John Luke Hill Jr. (October 9, 1923 – July 9, 2007) was an American lawyer, Democratic politician, and judge. He is the only person to have served as Secretary of State of Texas, Texas Attorney General, and Chief Justice of the Texas Supreme Court.

Early life
He was born in Breckenridge, the seat of Stephens County to the west of Fort Worth, to Mr. and Mrs. John Luke Hill, Sr. He grew up in Kilgore in Gregg County near the East Texas oil fields.

Career

Legal career
After attending Kilgore College, Hill received his undergraduate degree from the University of Texas in Austin, Texas, where he was a member of the Texas Cowboys. In 1947, he earned an LL.B., graduating with honors, from the University of Texas School of Law. Hill was admitted to the Texas bar the same year and went to work for a small law firm in Houston which gave him experience in trial work. In 1951, he founded his own Houston-based firm specializing in plaintiff's trial work. He was considered one of the top lawyers in Texas.

Hill won $3.5 million from Lockheed and $8.5 million from Braniff in lawsuits during the early 1960s. He was known for mastering his brief and for his down-to-earth style as an advocate.

Political career

Hill's career in politics started as a county campaign manager for John B. Connally, Jr., in Harris County during the 1964 gubernatorial campaign. Connally appointed him Secretary of State in 1966 and he served until 1968. That year he ran in the Democratic primary for governor, but the nomination and the election went to sitting Lieutenant Governor Preston Smith of Lubbock. Smith defeated a strong primary field that also included Waggoner Carr, the former attorney general who had lost the U.S. Senate race in 1966 to Republican John G. Tower; Dolph Briscoe, a future governor and wealthy landowner from Uvalde; liberal leader Don Yarborough of Houston, and Eugene Locke, the former deputy ambassador to South Vietnam whose campaign was managed by a Connally brother, Merrill I. Connally of Floresville.

In 1972, Hill was nominated as attorney general when he upset the incumbent Crawford Martin by 100,000 votes in the Democratic primary. It was a year in which Texas incumbents fared particularly poorly in state races. His most significant achievement was persuading the Legislature of Texas to support a deceptive trade practices act providing triple damages for victims of unfair trade practices.

He also played a leading role in closing down the Chicken Ranch in Fayette County, the inspiration for The Best Little Whorehouse in Texas. Hill had a subordinate leak material to reporter Marvin Zindler who ran a week-long series of special reports on The Chicken Ranch putting pressure on Governor Dolph Briscoe. After Briscoe turned to him for advice, Hill suggested that Briscoe call the sheriff of Fayette County who closed down the Chicken Ranch. Hill served as Attorney General until 1979.

Hill challenged Briscoe in 1978 in the Democratic primary and was successful but lost in the general election to Republican Bill Clements. Hill was the first Texas Democrat since 1869 to lose a gubernatorial general election to a Republican nominee.

Work item: Rewrite the part of the John Luke Hill Jr. biography starting at "In 1972, Hill" and ending at "General until 1979.", with "Legislature of Texas" changed to "Texas Legislature".

Given information:

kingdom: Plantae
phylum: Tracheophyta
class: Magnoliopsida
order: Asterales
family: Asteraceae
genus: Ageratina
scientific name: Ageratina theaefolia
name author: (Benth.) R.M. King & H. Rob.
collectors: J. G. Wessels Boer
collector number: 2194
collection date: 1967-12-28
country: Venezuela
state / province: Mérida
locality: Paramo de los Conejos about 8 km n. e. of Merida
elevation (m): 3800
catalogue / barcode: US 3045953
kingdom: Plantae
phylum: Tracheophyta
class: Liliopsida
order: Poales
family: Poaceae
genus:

Task solution:
In 1972, Hill was nominated as attorney general when he upset the incumbent Crawford Martin by 100,000 votes in the Democratic primary. It was a year in which Texas incumbents fared particularly poorly in state races. His most significant achievement was persuading the Texas Legislature to support a deceptive trade practices act providing triple damages for victims of unfair trade practices.

He also played a leading role in closing down the Chicken Ranch in Fayette County, the inspiration for The Best Little Whorehouse in Texas. Hill had a subordinate leak material to reporter Marvin Zindler who ran a week-long series of special reports on The Chicken Ranch putting pressure on Governor Dolph Briscoe. After Briscoe turned to him for advice, Hill suggested that Briscoe call the sheriff of Fayette County who closed down the Chicken Ranch. Hill served as Attorney General until 1979.